Goal of the exercise ▸
Update the rows below so that "strength" becomes "power". Leave every other part of the rows unchanged.

· · ·

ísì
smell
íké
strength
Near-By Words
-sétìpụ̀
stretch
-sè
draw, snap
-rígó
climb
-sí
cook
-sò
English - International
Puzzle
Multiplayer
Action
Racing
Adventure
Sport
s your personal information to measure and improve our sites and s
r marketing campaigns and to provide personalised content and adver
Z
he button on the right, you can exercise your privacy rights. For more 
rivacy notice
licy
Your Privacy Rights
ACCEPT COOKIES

· · ·

Your response ▸
ísì
smell
íké
power
Near-By Words
-sétìpụ̀
stretch
-sè
draw, snap
-rígó
climb
-sí
cook
-sò
English - International
Puzzle
Multiplayer
Action
Racing
Adventure
Sport
s your personal information to measure and improve our sites and s
r marketing campaigns and to provide personalised content and adver
Z
he button on the right, you can exercise your privacy rights. For more 
rivacy notice
licy
Your Privacy Rights
ACCEPT COOKIES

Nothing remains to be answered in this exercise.